**Textauszug**:
+===+

# .war Datei erzeugen unter Eclipse



## Sven (8. Mai 2006)

Hallo zusammen, ich versuche gerade mein Projekt unter Eclipse 3.1 als .war Datei zu exportieren. Also bin ich mit der rechten Maustaste auf das Projekt gegangen habe "Exportieren" und "WAR Datei" gewählt. Dann komme ich zu einem Screen auf dem ich irgendetwas für "Webmodul" eintragen muss. Leider weiss ich nicht was. Könnte mir da bitte jemand helfen?
Vielen Dank schonmal...


----------



## mlange8801 (8. Mai 2006)

> Hallo zusammen, ich versuche gerade mein Projekt unter Eclipse 3.1 als .war Datei zu exportieren. Also bin ich mit der rechten Maustaste auf das Projekt gegangen habe "Exportieren" und "WAR Datei" gewählt. Dann komme ich zu einem Screen auf dem ich irgendetwas für "Webmodul" eintragen muss. Leider weiss ich nicht was. Könnte mir da bitte jemand helfen?

+===+

**Bereitgestelltes Material**:
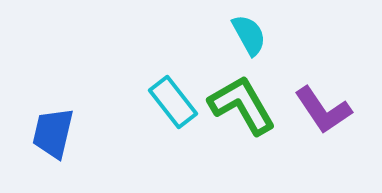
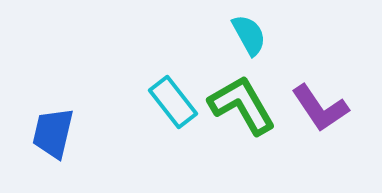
purple L-shape: moved 3 px left, 2 px up
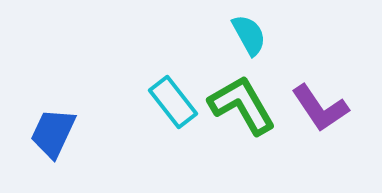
blue trapezoid: rotated 12 degrees clockwise
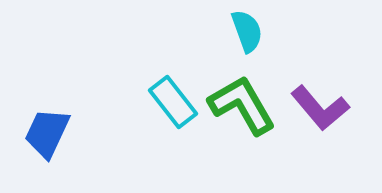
cyan semicircle: moved 2 px left, 4 px up; rotated 9 degrees clockwise
purple L-shape: rotated 6 degrees counterclockwise
blue trapezoid: moved 6 px left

+===+

**Aufgaben**:
a) Nenne alle Begriffe, die Sven in seinem Beitrag im Forenthread über das Erzeugen einer .war-Datei in Anführungszeichen setzt.
b) Unter welcher Eclipse-Version will Sven laut dem Forenthread zur .war-Datei sein Projekt exportieren?
c) Führe den Forenthread über das Erzeugen einer .war-Datei unter Eclipse ab seinem letzten Satz weiter.

**Lösungen**:
a) Exportieren, WAR Datei, Webmodul

b) Unter Eclipse 3.1.

c)
> Vielen Dank schonmal...



Wenn Du Dein Projekt als "Dynamic Web Project" angelegt hast kannst Du das bei dem Screen als webmodul auswählen.


----------



## Guest (8. Mai 2006)

danke erstmal. ich habe mittlerweile das war- archiv erzeugt. wenn ich nun allerdings das ganze installieren möchte, dann kommt keine fehlermeldung, aber beim aufruf des pfades bekomme ich nur ein "directory listing"... hat jemand eine ahnung, woran das liegt?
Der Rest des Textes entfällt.